For these reasons, I believe that my article remains topical, as a contribution to the critique of militarist deviations in revolutionary theory and practice in Latin America. It no longer represents the dominant position within the VPR (which does not mean that the latter has become Debrayist). But it sums up a certain moment in the strategic debate on revolutionary war in the countryside and in this sense may be a useful instrument for criticizing and surpassing the problematic of Revolution in the Revolution? The text acquires its true dimensions in the light of the most recent development of urban armed struggle in Brazil. For in effect, in spite of the political limitations of Debray’s theory of the foco, in spite of the unilateral character of most of his analyses and conclusions, the problems which he raises—armed struggle and power, peasantry and countryside, class and ‘strategic terrain’—remain posed. Is the countryside, as Guevara argued, the fundamental terrain of armed struggle because the peasantry as a class is more revolutionary than the proletariat, or is it because the countryside as a strategic terrain is more propitious than the town to armed struggle? Is the main aim of guerrilla warfare to demoralize the repressive apparatus of the ruling class or to accumulate forces within the exploited masses? All these questions can only be resolved by constant analysis of revolutionary practice.

Perhaps in spite of himself, Debray was much more important by the questions he raised than by the solutions he gave to them. However critical one may be of his ideas, it is impossible to deny that the problems he posed (even though I do not think he always posed them correctly) are the decisive ones.
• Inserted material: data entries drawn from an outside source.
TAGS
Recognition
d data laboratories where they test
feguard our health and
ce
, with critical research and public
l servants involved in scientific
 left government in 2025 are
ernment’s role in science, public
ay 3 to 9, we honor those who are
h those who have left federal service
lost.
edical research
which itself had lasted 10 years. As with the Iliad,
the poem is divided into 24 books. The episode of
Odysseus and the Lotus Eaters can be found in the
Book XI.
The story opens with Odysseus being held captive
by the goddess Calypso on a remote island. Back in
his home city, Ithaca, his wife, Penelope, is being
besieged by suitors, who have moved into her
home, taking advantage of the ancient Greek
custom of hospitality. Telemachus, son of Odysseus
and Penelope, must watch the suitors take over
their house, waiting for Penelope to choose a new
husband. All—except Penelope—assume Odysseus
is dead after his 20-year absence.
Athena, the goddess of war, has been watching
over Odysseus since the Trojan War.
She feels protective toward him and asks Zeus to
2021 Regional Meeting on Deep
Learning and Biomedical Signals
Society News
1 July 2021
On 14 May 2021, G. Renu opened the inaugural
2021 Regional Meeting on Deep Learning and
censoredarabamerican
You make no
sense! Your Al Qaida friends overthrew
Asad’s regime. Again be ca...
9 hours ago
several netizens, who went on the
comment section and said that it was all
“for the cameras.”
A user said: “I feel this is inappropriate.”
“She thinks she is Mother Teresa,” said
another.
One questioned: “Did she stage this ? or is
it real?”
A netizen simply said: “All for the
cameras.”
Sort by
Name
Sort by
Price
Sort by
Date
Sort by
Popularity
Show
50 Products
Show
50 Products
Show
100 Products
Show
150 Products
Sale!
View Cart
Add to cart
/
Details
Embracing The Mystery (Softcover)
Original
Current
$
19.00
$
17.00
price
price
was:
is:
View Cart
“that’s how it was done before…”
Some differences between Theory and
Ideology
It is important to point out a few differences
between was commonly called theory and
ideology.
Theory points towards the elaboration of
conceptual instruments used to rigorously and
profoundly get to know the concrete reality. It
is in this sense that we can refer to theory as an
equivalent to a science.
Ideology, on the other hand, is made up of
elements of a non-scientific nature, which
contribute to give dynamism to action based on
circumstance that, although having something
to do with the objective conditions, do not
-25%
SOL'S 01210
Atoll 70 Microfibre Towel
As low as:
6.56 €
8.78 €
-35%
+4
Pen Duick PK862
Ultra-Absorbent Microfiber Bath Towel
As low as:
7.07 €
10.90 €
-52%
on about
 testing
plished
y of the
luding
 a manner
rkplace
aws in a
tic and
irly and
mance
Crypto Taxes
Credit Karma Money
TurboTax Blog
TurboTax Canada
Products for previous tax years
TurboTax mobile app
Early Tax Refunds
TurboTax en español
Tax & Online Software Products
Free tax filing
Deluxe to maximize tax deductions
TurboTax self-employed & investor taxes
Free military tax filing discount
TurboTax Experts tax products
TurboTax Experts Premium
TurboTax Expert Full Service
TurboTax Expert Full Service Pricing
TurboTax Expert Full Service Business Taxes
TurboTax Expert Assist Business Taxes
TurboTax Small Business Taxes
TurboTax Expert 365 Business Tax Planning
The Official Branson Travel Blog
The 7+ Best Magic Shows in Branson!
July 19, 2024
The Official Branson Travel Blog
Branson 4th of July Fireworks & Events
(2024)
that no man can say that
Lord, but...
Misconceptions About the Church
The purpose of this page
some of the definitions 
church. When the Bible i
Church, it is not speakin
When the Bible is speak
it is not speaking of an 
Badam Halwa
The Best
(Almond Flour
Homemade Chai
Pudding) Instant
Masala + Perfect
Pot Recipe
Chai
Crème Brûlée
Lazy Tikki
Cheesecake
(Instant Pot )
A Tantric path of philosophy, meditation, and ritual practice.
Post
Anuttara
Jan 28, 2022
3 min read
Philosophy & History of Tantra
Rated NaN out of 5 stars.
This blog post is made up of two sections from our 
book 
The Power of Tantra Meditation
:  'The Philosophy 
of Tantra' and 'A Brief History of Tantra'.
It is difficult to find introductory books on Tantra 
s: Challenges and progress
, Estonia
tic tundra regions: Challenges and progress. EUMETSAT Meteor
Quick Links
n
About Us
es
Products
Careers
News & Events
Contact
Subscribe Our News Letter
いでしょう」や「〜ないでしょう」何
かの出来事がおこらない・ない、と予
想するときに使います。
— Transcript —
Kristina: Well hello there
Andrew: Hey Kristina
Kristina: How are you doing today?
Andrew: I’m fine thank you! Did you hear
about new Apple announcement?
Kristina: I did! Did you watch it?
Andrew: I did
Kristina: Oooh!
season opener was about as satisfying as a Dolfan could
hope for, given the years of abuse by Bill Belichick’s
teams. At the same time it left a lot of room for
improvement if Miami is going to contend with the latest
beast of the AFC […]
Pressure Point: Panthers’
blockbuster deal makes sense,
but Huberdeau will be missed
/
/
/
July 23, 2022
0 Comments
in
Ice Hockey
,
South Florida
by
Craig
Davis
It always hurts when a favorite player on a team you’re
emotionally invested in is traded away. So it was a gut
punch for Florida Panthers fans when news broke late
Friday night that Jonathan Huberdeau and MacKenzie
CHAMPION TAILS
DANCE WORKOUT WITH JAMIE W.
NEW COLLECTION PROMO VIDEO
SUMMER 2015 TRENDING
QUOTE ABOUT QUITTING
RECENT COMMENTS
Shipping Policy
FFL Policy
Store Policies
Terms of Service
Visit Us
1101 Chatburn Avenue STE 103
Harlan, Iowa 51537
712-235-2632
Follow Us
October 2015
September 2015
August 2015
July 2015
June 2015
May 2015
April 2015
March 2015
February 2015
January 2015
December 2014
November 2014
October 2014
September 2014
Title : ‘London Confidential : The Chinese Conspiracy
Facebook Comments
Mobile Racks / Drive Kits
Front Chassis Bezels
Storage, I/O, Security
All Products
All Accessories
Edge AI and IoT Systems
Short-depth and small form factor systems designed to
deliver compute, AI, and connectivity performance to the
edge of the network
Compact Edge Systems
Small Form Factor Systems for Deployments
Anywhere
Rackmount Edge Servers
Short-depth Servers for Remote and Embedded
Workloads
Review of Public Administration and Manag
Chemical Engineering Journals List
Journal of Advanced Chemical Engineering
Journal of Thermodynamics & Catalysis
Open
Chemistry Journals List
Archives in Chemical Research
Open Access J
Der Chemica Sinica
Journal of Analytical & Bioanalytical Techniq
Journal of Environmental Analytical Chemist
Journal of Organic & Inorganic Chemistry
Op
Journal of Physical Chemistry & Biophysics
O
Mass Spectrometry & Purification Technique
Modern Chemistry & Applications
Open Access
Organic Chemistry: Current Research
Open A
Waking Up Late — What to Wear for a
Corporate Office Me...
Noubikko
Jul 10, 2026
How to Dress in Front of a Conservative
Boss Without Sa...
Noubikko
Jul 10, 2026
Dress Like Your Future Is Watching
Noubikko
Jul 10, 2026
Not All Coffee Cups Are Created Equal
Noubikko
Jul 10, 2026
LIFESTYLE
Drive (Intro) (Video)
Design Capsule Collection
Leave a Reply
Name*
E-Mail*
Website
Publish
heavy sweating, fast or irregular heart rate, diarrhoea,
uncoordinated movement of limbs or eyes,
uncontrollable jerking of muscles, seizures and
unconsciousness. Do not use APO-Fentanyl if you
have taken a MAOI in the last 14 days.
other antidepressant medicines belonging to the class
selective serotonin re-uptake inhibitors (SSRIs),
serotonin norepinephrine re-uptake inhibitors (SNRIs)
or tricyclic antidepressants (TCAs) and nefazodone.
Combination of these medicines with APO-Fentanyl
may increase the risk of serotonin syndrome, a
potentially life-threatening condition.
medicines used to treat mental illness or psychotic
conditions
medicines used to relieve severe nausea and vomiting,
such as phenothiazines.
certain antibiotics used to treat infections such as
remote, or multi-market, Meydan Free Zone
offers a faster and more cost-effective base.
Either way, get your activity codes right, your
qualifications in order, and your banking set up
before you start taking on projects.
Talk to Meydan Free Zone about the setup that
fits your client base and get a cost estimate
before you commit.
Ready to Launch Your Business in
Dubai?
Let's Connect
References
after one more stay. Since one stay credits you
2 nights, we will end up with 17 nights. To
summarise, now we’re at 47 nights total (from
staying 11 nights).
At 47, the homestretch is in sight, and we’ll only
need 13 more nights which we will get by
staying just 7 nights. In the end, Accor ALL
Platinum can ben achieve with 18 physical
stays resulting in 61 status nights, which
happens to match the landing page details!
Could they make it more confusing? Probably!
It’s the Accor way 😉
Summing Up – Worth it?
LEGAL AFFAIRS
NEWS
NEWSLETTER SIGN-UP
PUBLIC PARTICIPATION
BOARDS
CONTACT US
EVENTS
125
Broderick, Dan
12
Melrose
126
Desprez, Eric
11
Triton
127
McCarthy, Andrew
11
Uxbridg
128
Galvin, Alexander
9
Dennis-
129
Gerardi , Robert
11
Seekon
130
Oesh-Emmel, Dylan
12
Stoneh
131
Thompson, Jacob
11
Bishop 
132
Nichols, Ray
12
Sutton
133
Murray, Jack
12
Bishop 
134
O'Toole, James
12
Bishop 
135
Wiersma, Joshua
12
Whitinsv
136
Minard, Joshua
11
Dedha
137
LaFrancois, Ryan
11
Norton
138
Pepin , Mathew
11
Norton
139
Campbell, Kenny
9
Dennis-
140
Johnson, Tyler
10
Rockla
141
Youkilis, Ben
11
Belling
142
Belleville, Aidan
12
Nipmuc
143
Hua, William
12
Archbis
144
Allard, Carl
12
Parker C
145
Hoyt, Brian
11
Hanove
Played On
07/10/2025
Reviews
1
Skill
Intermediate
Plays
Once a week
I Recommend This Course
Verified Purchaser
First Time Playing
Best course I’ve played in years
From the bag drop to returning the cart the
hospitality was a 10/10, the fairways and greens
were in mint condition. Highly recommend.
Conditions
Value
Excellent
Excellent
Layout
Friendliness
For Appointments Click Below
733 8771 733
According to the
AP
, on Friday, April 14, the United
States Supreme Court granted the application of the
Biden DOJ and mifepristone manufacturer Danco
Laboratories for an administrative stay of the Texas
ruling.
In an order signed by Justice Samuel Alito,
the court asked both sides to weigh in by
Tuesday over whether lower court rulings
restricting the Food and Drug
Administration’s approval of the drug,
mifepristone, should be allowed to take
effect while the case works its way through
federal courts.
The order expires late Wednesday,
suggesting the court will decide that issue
The vanguard of the Brazilian Revolution will only be forged in a protracted war of which the countryside remains the principal terrain in the phase of strategic defence. As bourgeois nationalism is reborn in new forms in ‘progressive’ sectors of the Army, with the failure of the Alliance of Progress (only the power of the USA has ‘progressed’ in Latin America), the problem of the revolutionary alliance of workers, peasants and all the toiling masses for a people’s war in the countryside is more than ever on the agenda. This is why the writings of Debray, and those concerned with them, remain topical.